## Article
Li Shaowei has played a big role in this task. The research engineer takes a palm-sized cube from a box. The 3D-encapsulated device, a 176-qubit quantum processor, is designed to achieve computational acceleration not currently possible for conventional computers, a capability known as “quantum supremacy.” Instead of labyrinthine transistors, this processor contains meticulously printed Josephson junctions, a structure less than a micron in size that features a thin layer of aluminum oxide sandwiched between two layers of aluminum.
As the temperature approaches absolute zero, two layers of aluminum exhibit zero resistance, or superconductivity, to form quantum states that can support exponentially growing computing capacity. But now the quantum-based circuit wafer is sealed in a metal case, with nearly 200 holes allowing it to connect to the wires dangling from the freezer above. Standing on a table, it takes Li about two hours to complete the connection work.

## Records provided

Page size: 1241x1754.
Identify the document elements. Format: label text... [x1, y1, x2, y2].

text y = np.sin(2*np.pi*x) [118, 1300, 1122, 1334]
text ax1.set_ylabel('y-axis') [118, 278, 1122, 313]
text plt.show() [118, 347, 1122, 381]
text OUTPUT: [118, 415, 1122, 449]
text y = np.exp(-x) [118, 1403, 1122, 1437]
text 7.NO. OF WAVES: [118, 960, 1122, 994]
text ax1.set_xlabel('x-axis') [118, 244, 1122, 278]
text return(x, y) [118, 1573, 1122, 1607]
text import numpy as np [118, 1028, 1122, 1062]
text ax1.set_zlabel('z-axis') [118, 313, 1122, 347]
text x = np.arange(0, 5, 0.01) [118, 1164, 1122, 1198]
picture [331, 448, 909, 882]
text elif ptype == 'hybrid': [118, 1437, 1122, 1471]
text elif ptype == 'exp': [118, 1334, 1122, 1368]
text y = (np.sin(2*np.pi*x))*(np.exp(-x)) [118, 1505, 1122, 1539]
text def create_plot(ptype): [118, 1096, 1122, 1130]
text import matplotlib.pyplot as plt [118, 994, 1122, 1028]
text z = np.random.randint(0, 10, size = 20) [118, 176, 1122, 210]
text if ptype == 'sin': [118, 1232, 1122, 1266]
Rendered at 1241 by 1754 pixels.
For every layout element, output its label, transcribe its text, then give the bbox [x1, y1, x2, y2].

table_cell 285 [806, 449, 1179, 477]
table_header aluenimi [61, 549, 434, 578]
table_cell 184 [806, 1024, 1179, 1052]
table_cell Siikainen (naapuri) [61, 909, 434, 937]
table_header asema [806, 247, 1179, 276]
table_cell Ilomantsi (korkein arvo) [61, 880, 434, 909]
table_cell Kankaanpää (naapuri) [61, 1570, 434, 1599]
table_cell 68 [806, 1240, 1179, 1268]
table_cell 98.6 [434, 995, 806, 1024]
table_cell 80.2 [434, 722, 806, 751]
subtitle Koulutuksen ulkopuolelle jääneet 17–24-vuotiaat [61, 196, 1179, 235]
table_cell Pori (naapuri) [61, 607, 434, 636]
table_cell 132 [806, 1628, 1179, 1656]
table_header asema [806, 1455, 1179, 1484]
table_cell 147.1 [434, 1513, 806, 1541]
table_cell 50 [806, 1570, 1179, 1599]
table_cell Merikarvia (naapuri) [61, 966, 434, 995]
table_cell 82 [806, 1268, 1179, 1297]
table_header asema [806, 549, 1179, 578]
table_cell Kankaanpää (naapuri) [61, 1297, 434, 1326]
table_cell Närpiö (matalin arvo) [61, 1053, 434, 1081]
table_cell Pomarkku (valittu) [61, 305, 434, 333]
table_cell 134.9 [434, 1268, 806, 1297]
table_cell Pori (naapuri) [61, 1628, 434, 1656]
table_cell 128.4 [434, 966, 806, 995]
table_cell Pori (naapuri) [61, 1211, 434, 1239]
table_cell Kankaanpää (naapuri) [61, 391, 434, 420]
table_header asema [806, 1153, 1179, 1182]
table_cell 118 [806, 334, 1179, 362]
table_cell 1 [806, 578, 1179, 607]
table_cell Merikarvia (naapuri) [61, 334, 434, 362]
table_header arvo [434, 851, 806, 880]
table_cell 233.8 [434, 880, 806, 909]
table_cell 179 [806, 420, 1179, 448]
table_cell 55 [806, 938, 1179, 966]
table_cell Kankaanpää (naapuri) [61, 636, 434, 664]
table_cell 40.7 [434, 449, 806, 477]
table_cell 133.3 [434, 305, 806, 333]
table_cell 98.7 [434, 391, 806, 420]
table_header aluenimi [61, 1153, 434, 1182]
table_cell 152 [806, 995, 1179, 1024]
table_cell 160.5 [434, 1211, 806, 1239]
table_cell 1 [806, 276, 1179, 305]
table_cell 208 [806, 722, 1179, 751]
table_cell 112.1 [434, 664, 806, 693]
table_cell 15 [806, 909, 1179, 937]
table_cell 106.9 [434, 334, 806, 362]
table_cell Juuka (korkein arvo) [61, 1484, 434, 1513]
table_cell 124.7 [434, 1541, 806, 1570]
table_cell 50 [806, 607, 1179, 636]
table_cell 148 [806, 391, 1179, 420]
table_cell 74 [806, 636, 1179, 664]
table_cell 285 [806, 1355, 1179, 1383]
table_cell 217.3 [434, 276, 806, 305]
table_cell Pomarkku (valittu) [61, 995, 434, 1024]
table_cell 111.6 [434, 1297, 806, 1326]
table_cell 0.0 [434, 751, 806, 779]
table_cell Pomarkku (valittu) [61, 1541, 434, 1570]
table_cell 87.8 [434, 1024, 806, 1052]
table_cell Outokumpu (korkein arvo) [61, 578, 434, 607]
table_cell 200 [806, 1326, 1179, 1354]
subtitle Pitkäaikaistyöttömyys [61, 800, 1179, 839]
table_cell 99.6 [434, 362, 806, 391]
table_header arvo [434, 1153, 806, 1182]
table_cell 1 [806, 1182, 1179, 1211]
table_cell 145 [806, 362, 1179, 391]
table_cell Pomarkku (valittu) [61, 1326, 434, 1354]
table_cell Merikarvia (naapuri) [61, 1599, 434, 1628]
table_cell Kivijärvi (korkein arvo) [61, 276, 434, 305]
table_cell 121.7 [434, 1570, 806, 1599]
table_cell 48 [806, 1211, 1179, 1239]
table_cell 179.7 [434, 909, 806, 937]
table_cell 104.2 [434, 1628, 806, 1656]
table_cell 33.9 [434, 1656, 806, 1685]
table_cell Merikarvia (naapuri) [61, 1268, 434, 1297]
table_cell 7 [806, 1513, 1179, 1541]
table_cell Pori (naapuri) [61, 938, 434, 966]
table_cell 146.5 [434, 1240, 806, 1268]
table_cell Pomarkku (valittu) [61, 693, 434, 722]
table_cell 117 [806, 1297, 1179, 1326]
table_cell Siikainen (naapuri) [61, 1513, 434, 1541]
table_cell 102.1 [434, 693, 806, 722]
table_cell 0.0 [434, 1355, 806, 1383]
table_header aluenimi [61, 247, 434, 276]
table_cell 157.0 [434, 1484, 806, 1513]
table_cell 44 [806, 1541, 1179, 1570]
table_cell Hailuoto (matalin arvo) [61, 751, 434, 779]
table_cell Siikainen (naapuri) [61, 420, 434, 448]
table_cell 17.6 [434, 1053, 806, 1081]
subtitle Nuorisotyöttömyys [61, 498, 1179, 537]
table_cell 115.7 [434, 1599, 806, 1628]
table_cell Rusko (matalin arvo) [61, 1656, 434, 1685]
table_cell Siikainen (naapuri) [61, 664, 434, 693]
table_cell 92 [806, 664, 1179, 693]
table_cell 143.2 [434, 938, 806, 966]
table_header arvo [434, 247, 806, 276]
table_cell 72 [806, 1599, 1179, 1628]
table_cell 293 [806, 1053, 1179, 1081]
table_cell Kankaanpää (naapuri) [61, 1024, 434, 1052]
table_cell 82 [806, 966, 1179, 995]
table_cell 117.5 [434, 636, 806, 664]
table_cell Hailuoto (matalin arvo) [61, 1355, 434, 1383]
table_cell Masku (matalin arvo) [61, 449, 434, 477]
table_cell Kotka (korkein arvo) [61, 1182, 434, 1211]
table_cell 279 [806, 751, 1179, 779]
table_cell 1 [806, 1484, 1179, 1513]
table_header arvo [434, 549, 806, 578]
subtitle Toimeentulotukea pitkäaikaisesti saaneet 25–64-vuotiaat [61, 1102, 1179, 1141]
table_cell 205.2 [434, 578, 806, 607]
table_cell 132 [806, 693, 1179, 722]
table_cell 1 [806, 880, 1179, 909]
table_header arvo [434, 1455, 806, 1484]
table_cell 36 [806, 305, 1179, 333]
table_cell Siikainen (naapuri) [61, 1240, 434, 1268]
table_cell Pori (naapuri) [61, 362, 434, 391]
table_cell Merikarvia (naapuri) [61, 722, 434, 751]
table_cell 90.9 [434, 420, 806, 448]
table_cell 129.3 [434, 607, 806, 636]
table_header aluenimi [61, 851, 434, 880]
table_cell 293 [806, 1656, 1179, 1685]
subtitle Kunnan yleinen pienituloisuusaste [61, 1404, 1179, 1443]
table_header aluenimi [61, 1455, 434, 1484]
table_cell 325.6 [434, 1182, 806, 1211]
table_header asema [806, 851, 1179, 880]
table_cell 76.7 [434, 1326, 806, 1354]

## Task brief
According to the article about the quantum processor, what material forms the thin layer sandwiched between two layers of aluminum in its Josephson junctions?

## Answer to this problem
Aluminum oxide.